Exercise task: Return, word for word, the part of the text on Shihad's album The General Electric starting at "The General Electric is" and ending at "for the album.".

Page text:
The General Electric is the fourth studio album by New Zealand band Shihad, released in October 1999. It peaked at No. 1 on the New Zealand albums chart and was certified triple platinum (under New Zealand). and on the Australian ARIA Albums Chart it peaked at No. 23. It was their first album to gain platinum certification in New Zealand (has since gone 3x platinum) and is Shihad's best selling album to date.

Previously released songs – "Wait And See", "Just Like Everybody Else" and "Spacing" – were re-recorded for the album.

The General Electric was produced by Garth Richardson, who had previously produced bands such as Rage Against the Machine, Chevelle and Red Hot Chili Peppers.

Stored records:
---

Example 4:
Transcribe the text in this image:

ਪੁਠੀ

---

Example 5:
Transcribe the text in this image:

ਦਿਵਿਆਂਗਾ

Correct answer:
The General Electric is the fourth studio album by New Zealand band Shihad, released in October 1999. It peaked at No. 1 on the New Zealand albums chart and was certified triple platinum (under New Zealand). and on the Australian ARIA Albums Chart it peaked at No. 23. It was their first album to gain platinum certification in New Zealand (has since gone 3x platinum) and is Shihad's best selling album to date.

Previously released songs – "Wait And See", "Just Like Everybody Else" and "Spacing" – were re-recorded for the album.